Sitlani Colleen M, Dupuis Josée, Rice Kenneth M, Sun Fangui, Pitsillides Achilleas N, Cupples L Adrienne, Psaty Bruce M
Cardiovascular Health Research Unit, Department of Medicine, University of Washington, Seattle, WA, USA.
Department of Biostatistics, Boston University School of Public Health, Boston, MA, USA.
Eur J Hum Genet. 2016 Jul;24(7):1022-8. doi: 10.1038/ejhg.2015.253. Epub 2015 Dec 2.
Gene-environment interactions may provide a mechanism for targeting interventions to those individuals who would gain the most benefit from them. Searching for interactions agnostically on a genome-wide scale requires large sample sizes, often achieved through collaboration among multiple studies in a consortium. Family studies can contribute to consortia, but to do so they must account for correlation within families by using specialized analytic methods. In this paper, we investigate the performance of methods that account for within-family correlation, in the context of gene-environment interactions with binary exposures and quantitative outcomes. We simulate both cross-sectional and longitudinal measurements, and analyze the simulated data taking family structure into account, via generalized estimating equations (GEE) and linear mixed-effects models. With sufficient exposure prevalence and correct model specification, all methods perform well. However, when models are misspecified, mixed modeling approaches have seriously inflated type I error rates. GEE methods with robust variance estimates are less sensitive to model misspecification; however, when exposures are infrequent, GEE methods require modifications to preserve type I error rate. We illustrate the practical use of these methods by evaluating gene-drug interactions on fasting glucose levels in data from the Framingham Heart Study, a cohort that includes related individuals.

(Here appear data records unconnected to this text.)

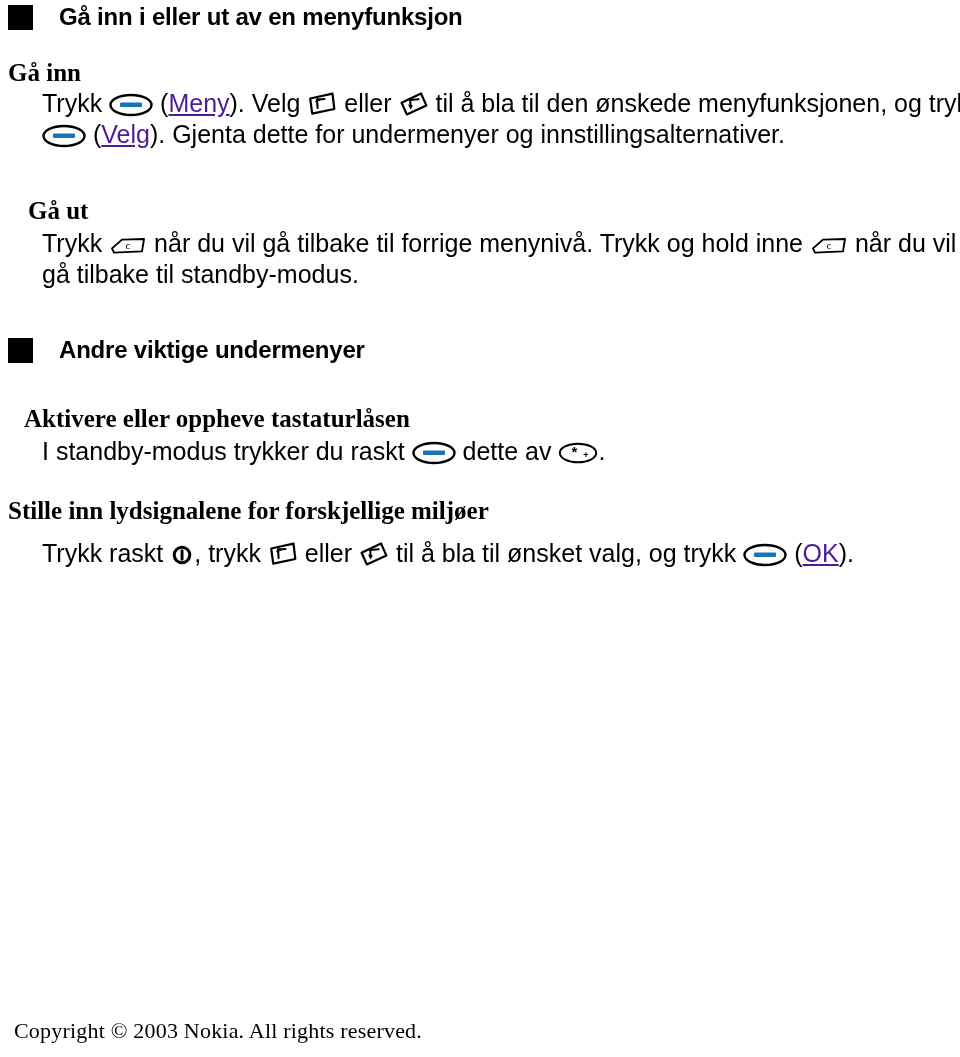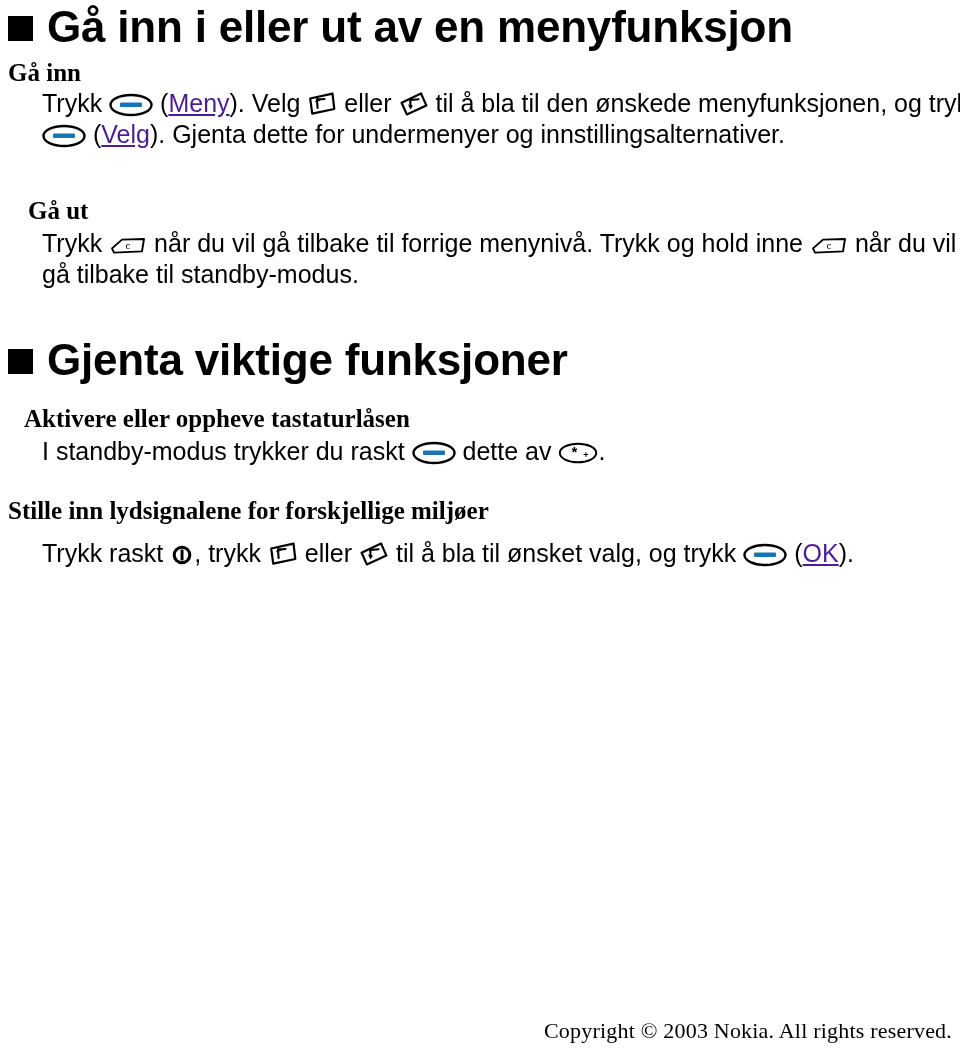"Gå inn i eller ut" .section-head { font-size: 44px -> 24px; gap: 14px -> 26px }
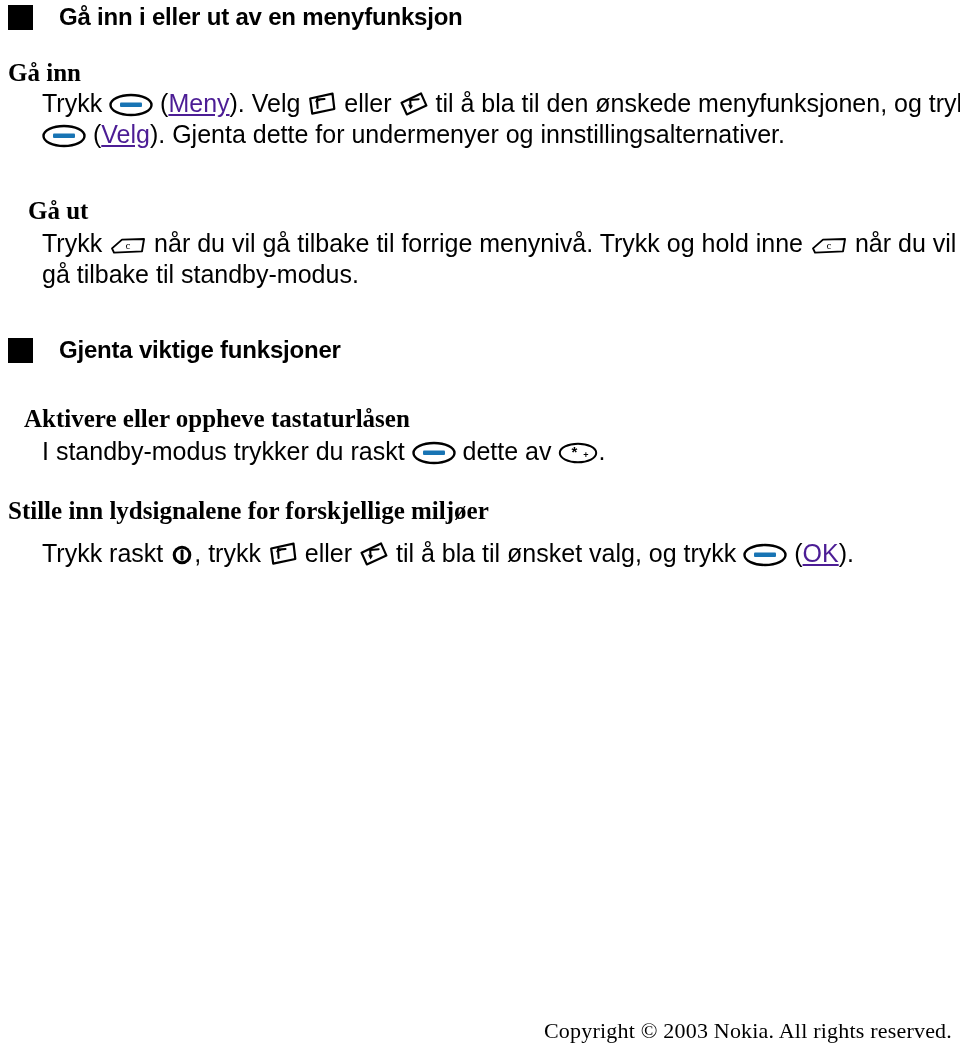"Gjenta viktige funksjoner" span { text: Gjenta viktige funksjoner -> Andre viktige undermenyer }
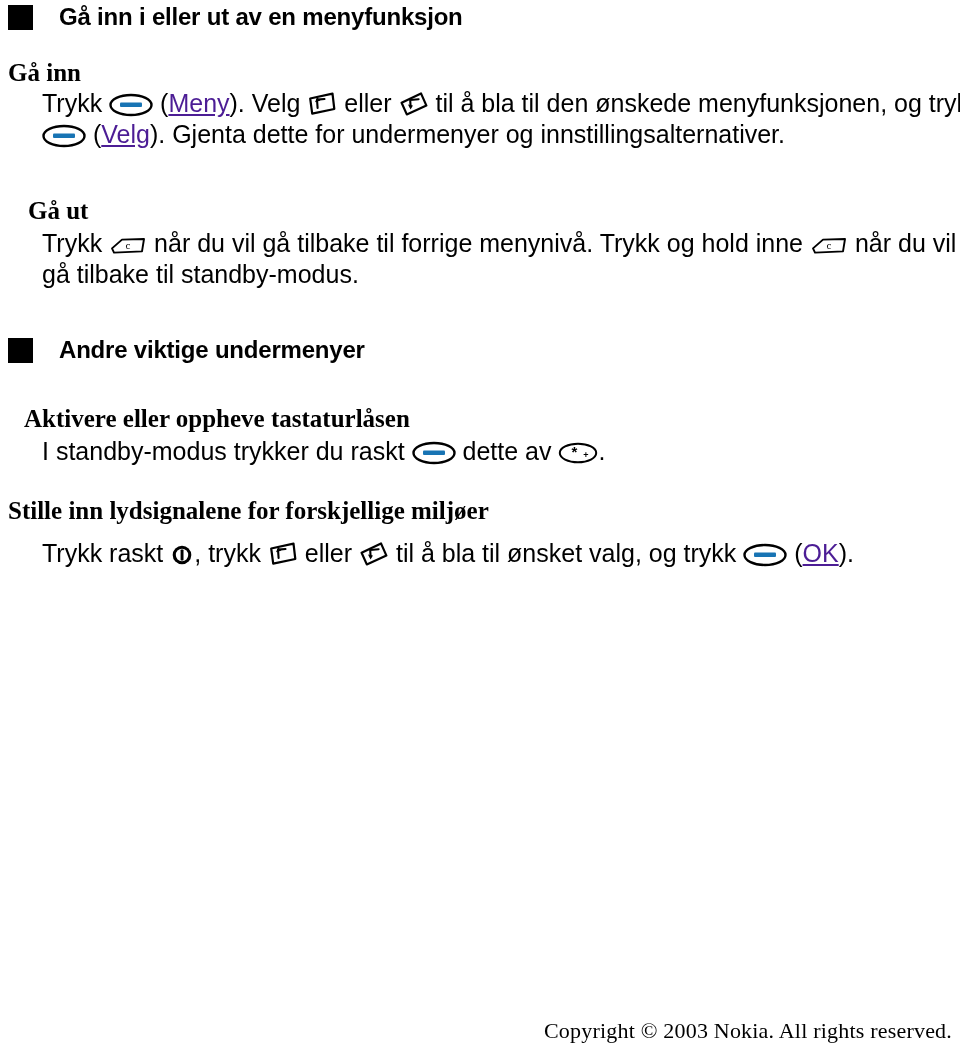"Copyright © 2003 Nokia. All" #footer { left: 8px -> 14px; text-align: right -> none }
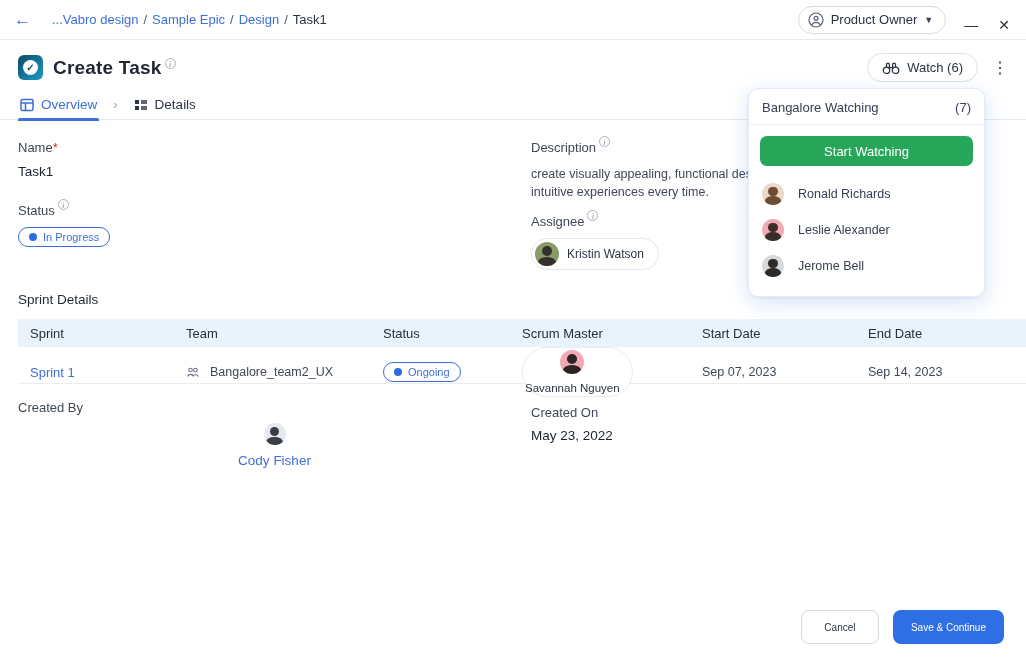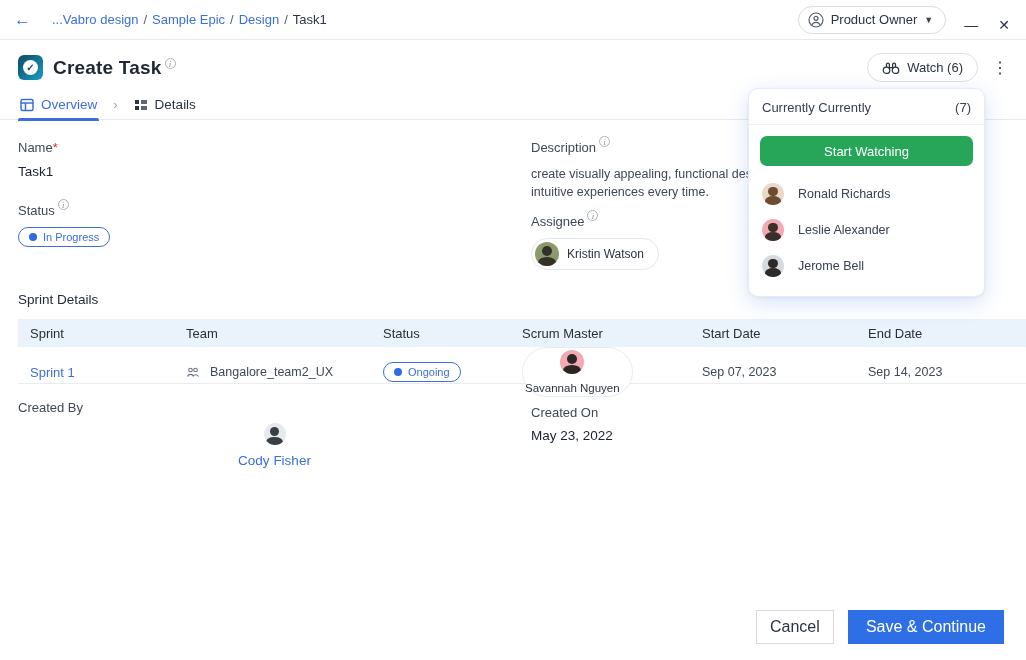"Currently Currently" span { text: Currently Currently -> Bangalore Watching }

基因-环境相互作用可能为将干预措施靶向应用于那些能从中获得最大益处的个体提供一种机制。在全基因组范围内无差别地搜索相互作用需要大样本量,这通常通过研究联盟中多项研究的合作来实现。家系研究可为联盟做出贡献,但要做到这一点,它们必须通过使用专门的分析方法来考虑家系内的相关性。在本文中,我们在二元暴露和定量结局的基因-环境相互作用背景下,研究考虑家系内相关性的方法的性能。我们模拟了横断面和纵向测量,并通过广义估计方程(GEE)和线性混合效应模型,在考虑家庭结构的情况下分析模拟数据。在有足够的暴露患病率和正确的模型设定时,所有方法都表现良好。然而,当模型设定错误时,混合建模方法的I型错误率会严重膨胀。具有稳健方差估计的GEE方法对模型设定错误不太敏感;然而,当暴露不常见时,GEE方法需要进行修正以保持I型错误率。我们通过评估弗雷明汉心脏研究(一个包含相关个体的队列)数据中空腹血糖水平上的基因-药物相互作用,来说明这些方法的实际应用。